Anyone who knows me knows I love few people in the world like a love a teenage boy. Don't get me wrong, here, people. This is not Mary Kay Letourneau love; it's the furthest from it. Because they're CHILDREN. No, I love teenage boys because I get a front row seat as they navigate the world, practicing for the kind of men they're going to be. Teenage girls are more difficult for me. So much drama. Such a quintessential gift for making hideously mean faces. The eye rolling. Uff. I don't get that from boys. They don't hate their mothers like girls do at that age, so they don't give as much push back to a mother-figure.
As I prepare to wrap up the year and start at a new school, I've been so blessed to experience such an outpouring of love from kids. Each expresses it in unique ways, reflective of who they are and where they are at this point in their lives. Yesterday morning Beyonce and Gabby arrived in my room before school, unplanned. Each had a small gift for me -- my favorite pastry from La Mie and a box of Hot Tamales. Later Alice piped up, "I saw you last night at the soccer game." I told her I didn't see her; she should have come over. She said, "Yeah. I hid from you... It was cool you were there." Kids. Gunner referred to me as Dragon Lady, an odd term of endearment he's taken to. But the sweetest is Chris.
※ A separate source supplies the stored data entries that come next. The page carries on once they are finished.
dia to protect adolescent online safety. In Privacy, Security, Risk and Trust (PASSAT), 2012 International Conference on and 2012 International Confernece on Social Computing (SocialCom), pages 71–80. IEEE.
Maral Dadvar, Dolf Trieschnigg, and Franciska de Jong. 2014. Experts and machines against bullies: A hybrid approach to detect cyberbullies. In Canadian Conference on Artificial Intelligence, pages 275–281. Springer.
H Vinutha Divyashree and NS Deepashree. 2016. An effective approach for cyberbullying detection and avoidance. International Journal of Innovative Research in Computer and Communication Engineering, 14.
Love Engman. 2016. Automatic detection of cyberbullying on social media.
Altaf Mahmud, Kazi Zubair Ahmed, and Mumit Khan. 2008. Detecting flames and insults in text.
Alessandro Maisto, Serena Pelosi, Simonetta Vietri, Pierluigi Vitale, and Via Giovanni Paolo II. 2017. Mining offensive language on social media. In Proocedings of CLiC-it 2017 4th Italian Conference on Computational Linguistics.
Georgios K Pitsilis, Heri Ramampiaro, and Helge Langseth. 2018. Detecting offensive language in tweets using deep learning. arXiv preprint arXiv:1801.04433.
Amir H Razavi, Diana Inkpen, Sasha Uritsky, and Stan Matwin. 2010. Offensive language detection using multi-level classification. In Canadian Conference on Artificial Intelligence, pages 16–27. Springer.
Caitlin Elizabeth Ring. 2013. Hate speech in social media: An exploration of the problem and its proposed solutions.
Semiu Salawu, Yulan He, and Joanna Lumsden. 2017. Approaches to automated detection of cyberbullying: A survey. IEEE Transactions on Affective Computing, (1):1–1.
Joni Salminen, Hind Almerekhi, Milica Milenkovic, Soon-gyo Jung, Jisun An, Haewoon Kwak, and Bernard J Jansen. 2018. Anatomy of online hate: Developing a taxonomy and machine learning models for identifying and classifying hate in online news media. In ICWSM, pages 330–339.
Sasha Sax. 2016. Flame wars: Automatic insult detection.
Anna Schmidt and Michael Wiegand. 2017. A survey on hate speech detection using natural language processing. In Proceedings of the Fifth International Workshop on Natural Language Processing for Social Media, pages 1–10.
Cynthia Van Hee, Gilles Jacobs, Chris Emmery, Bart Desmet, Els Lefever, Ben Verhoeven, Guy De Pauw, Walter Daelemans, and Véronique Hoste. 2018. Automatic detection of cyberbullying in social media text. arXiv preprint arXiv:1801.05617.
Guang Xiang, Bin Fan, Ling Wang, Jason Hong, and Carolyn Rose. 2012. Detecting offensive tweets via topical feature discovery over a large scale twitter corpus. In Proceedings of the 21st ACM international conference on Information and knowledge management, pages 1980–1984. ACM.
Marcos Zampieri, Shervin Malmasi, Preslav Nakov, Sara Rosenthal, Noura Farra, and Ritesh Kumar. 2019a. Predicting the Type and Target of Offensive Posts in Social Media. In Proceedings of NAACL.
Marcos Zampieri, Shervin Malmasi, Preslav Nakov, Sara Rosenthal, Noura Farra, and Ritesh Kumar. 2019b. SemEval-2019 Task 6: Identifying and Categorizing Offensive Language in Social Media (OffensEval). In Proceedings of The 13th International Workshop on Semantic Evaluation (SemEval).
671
I had Chris in an English extension course last year. He's incredibly bright. I think his home life is a little rocky, but he never wanted to talk about it. He is in desperate need of love. He wants hugs all the time. (Again, not in a gross way.) He needs a lot of reassurance. He came in during lunch to chastise me for leaving. He's planning to take AP Literature and Composition next year. He signed up because he thought I'd be his teacher. So many kids in that class need assurance and support; they need someone to not only believe in them and challenge them, but to assure them they will be successful, that I'll help them. They doubt themselves and they fear failure. It's easier to take the less challenging course, but they signed up for the risk because they knew I'd be there for them. Those are the kids who are taking my departure the hardest.
At any rate, Chris and a couple of his friends came in during lunch. When I stepped out to heat up my lunch, he jumped on my computer and left me a note. He expressed love in a way that only a teenage boy can. He typed his thoughts into the google search bar.
There's something poetic in that. He'd played the mean boy card -- he razzed and lambasted and called me a traitor. But ultimately he was left searching for a way to communicate that he cares. Enter the Google search bar. He didn't wait for me to see it. He told me on the way out the door, "I left you a message on your computer, Ms. Moehlis! Check Google."
So, love... I felt it in spades yesterday. I don't think any other job has the capacity to fill a person with such outpourings of love. I am lucky that I get my fill of it everyday.